Sunday, May 15, 2011

Blind Date


           My eyes scanned each male who entered the Java Java Coffee House alone and took a seat by himself. Two men had done so in the last ten minutes. Each time my heart thumped, and I wondered, Is this my blind date?
I had arrived early—my date was for five o'clock this afternoon—and had taken a seat by myself in a corner at a table for two, where I had a great view of the front door and of the rest of
the Java Java patrons. I felt as if I wanted to chew my fingernails off. Would I be stood up? Or worse, would my date waltz in, take one look at me, and scurry out?
My hand shaking a bit, I carefully sipped my coffee. I tried to appear casual—just a forty-year-old widow on her first blind date, a woman who hadn't dated anyone in twenty years, a woman who wasn't nervous or frightened. Almost ready to bail.
The first man who came in alone and slumped into a chair two tables away from me couldn't be my date. True, he looked my age, but he was overweight and bald, glasses perched on the end of his nose. My best friend Elaine had set this date up. Henry Stone, my date, was her husband's friend. The two men worked for the same engineering firm. Like me, Henry had lost his spouse to cancer several years ago. Elaine said he was tall, good-looking, and clean-cut, though very hesitant about dating. "But not to worry," she assured me. "Dating again will be a great adventure. Better than planned. You'll be the perfect couple."
I'd brought a hardcover book with me so I could appear to be a lady who'd stopped for coffee to relax while she read. I held up my book. Last Kiss. A mystery. I flipped to the first page, but I couldn't concentrate.
I felt someone staring at me. Has to be nerves.
Over the top of the book, I glanced at the other man who had come in alone, bought coffee, and had taken a seat up front by the big glass window. Sandy-haired and dressed casually in a blue polo shirt and new jeans, he certainly looked tall and clean-cut. Handsome, too.
I realized I was staring at Mr. Handsome. He was staring back. He looked strangely familiar. How can that be?
I gulped. I blushed.
He smiled now, and I smiled back. My heart started pounding. He got up and ambled toward me, his coffee in hand. Oh my gosh!
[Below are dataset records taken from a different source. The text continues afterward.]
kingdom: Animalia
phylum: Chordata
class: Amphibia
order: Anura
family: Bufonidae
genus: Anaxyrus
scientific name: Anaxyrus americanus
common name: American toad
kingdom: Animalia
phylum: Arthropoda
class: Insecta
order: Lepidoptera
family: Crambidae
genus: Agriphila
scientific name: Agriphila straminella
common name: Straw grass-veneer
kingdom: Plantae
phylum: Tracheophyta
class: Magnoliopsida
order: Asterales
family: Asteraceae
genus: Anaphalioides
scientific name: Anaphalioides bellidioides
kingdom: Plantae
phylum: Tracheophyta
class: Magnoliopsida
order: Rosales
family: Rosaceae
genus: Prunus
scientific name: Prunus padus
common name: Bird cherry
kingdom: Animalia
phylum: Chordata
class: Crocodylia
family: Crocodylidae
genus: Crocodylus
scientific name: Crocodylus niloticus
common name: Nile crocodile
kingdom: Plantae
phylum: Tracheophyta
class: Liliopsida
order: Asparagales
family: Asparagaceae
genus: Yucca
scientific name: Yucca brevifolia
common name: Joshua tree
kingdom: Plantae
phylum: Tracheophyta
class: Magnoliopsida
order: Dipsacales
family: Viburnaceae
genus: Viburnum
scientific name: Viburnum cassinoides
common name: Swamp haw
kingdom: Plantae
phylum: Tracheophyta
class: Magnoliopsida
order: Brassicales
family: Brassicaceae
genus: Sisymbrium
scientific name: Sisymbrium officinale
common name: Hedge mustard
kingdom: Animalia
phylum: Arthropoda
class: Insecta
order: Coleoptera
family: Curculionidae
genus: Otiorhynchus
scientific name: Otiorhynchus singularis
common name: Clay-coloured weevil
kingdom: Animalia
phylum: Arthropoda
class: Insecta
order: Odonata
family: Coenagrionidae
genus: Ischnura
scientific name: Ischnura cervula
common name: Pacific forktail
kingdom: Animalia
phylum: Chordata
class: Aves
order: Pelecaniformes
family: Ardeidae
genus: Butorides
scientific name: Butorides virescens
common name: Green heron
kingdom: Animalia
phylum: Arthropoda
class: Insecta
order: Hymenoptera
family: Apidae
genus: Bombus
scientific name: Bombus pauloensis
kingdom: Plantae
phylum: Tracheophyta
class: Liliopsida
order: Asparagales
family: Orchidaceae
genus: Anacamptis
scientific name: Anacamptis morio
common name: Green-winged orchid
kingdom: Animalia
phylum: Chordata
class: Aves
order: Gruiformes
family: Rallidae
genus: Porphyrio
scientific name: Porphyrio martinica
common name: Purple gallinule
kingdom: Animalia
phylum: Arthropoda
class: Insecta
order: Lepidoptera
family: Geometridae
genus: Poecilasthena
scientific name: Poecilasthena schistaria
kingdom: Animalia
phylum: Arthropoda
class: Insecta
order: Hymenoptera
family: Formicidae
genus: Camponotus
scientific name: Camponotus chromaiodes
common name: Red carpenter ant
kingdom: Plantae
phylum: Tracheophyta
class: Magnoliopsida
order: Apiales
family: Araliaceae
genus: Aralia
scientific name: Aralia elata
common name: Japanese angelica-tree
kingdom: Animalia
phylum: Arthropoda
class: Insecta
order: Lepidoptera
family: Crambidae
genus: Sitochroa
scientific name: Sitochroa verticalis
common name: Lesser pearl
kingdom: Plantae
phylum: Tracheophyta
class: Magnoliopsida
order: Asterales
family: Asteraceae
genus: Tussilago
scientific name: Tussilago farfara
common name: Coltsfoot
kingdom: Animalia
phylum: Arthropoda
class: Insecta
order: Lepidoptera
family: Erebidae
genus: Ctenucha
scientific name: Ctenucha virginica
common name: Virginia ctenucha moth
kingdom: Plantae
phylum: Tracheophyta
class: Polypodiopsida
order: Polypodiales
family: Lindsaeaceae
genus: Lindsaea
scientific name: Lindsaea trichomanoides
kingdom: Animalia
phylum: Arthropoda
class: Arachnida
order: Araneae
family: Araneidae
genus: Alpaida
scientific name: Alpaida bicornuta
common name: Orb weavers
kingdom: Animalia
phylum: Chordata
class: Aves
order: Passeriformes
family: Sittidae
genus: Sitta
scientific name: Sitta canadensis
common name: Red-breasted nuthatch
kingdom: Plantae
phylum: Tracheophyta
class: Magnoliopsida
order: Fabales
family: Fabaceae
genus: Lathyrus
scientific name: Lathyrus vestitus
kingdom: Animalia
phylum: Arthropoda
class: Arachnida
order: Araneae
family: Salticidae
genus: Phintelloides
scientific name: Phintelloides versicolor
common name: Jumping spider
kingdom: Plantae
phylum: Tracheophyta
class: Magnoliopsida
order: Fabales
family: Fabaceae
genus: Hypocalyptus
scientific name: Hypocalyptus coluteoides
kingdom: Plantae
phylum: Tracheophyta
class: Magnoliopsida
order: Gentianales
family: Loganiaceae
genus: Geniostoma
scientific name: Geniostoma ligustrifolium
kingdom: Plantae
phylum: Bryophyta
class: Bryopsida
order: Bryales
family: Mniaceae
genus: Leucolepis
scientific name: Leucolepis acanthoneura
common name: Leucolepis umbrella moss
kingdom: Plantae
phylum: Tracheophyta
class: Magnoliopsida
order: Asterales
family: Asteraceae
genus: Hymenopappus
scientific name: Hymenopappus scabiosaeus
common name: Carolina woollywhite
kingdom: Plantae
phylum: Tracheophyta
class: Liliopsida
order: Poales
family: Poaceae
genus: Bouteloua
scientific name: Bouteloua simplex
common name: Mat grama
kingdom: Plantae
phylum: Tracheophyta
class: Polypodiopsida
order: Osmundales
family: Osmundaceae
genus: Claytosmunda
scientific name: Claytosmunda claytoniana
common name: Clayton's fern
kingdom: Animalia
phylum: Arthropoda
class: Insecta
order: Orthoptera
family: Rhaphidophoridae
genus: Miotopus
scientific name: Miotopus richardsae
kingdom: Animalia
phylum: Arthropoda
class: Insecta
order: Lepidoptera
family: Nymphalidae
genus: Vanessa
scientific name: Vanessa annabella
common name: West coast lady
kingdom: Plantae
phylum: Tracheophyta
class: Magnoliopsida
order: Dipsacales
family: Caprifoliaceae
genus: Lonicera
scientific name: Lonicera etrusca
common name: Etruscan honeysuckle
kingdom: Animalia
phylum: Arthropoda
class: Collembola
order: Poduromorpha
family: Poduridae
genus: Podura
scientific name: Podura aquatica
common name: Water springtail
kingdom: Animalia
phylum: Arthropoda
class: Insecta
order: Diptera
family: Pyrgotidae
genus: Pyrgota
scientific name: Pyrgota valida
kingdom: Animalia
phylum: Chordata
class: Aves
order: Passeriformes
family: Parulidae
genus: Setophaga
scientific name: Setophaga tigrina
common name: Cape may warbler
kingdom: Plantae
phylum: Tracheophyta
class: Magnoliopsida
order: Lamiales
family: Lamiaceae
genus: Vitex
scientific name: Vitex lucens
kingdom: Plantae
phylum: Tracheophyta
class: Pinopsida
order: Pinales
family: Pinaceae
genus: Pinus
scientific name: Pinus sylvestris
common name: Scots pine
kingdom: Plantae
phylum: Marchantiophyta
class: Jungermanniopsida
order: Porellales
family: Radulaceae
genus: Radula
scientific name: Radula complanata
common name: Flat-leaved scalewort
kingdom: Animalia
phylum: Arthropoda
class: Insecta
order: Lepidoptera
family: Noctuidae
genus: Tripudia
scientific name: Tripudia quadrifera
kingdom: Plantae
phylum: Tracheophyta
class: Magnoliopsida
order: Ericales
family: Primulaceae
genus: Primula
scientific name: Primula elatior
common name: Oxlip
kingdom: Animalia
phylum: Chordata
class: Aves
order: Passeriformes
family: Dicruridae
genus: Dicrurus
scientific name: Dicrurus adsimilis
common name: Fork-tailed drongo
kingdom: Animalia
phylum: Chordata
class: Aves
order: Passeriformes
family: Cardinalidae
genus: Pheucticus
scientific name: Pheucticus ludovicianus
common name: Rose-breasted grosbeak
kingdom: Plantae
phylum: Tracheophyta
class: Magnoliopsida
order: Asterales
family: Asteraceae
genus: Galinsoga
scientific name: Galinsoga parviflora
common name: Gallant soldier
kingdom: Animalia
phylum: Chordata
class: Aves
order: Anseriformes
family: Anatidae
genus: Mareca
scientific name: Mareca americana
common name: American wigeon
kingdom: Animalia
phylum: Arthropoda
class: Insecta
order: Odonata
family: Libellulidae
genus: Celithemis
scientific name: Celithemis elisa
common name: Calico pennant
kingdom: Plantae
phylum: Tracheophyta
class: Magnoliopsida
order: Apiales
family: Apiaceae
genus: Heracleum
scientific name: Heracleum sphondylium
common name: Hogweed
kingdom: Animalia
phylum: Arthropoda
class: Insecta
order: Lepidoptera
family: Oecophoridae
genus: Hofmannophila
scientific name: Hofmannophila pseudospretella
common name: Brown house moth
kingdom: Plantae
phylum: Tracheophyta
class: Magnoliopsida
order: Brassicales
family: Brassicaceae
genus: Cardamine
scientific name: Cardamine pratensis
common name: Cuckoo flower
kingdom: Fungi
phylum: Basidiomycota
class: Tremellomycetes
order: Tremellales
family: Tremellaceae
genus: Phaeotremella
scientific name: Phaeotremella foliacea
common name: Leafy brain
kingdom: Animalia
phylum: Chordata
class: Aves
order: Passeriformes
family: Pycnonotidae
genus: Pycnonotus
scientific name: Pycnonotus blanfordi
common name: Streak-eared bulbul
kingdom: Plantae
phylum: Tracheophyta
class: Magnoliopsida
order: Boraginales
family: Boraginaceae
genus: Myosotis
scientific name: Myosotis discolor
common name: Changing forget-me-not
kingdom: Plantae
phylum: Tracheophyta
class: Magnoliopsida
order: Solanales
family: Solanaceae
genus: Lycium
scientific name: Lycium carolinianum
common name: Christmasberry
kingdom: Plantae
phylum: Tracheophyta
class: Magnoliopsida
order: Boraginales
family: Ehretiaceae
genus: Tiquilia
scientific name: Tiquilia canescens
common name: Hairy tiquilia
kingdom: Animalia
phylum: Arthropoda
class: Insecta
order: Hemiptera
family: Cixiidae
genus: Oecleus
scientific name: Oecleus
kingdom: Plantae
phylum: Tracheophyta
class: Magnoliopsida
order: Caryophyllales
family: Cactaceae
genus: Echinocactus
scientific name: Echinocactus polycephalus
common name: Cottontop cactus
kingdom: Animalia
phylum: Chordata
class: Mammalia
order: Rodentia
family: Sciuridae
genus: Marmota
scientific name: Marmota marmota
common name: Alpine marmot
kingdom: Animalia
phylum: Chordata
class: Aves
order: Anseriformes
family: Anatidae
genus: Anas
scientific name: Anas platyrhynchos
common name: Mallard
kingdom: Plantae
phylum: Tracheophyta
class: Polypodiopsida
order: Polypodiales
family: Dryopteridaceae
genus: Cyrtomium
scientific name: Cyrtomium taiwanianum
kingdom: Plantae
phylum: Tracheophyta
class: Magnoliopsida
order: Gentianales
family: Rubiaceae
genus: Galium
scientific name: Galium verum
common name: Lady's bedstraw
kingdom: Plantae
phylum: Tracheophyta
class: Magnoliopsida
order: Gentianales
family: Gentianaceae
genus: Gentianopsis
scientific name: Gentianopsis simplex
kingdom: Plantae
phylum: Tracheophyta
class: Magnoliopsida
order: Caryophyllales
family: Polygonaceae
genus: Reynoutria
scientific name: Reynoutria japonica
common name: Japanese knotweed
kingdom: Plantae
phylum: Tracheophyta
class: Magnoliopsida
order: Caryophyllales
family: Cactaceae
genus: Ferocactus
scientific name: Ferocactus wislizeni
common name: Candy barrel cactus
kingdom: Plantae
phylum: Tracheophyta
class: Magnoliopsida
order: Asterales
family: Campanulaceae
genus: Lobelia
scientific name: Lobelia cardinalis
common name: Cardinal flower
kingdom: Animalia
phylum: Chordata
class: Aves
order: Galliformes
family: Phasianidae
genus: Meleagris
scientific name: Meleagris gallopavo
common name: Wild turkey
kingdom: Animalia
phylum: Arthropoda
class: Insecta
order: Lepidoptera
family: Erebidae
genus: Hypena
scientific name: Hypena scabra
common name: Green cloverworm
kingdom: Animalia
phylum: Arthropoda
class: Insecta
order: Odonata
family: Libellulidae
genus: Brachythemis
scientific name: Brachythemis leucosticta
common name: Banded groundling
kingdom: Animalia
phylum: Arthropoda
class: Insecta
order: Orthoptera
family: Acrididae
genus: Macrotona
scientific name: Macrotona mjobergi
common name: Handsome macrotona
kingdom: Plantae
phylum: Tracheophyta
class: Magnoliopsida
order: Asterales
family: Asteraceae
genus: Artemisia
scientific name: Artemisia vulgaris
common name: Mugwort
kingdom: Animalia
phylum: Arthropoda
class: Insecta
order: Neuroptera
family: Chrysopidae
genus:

He is my date!
I closed my book and laid it next to my coffee.
"How do you like the novel?" he asked.
I gazed up into the warmest, killer blue eyes I'd ever seen. I felt my pulse in my throat. "I...I was just starting it."
He looked sheepish. "Um...I hope you don't think I'm off base here—"
"Not at all." My words sounded like a croak.
"Would you like a cinnamon roll with your coffee?"
"Yes...yes...of course," I said, hoping I hadn't sounded too eager. When he turned toward the counter, my cell phone chirped. Elaine's text message said: So sorry. Henry phoned. Said he couldn't make it. Jerk!
I nearly fell off my chair. Who I had just—?
The handsome, sandy-haired man appeared with a monster cinnamon roll on a plate along with two pads of butter, plastic knives and forks, and napkins.  "I wrote the book you're reading," he said, sitting across from me and flipping Last Kiss over. "I'm a local author. See. There's my picture on the back cover. I was wondering what you thought. About the book," he added, and smiled.
His picture and a blurb filled the book's back cover. Robert Cruz was a retired police officer, forty-three, who had used his vast experience in law enforcement to pen his first novel.
"I just made arrangements," he said, for a book signing with Readmore Book Store. I decided to stop for coffee. I spotted you, my book in your hand..." He cleared his throat. "Are you all right?"
I couldn't catch my breath. I must have appeared pale. "This is so weird."
Why fib? I told him my name—Susan Crosby—and explained about my blind date, how I thought he—Robert Cruz—was my date...and well, yes, and how I'd been stood up. We laughed. We split the roll. Buttered it. Delicious. We chatted. I discovered he was divorced long ago; I told him about my husband's death. Finally I said, "I've never met a famous author before."
"You still haven't," he said, and smiled. "And I've never been anyone's blind date..." He looked sheepish again. "That is...um, if you wouldn't mind, Susan."
I ate my last morsel of the cinnamon roll and drank my last drop of coffee, sweetness and warmth flowing through me. "Not at all. This adventure," I said, "is turning out better than planned."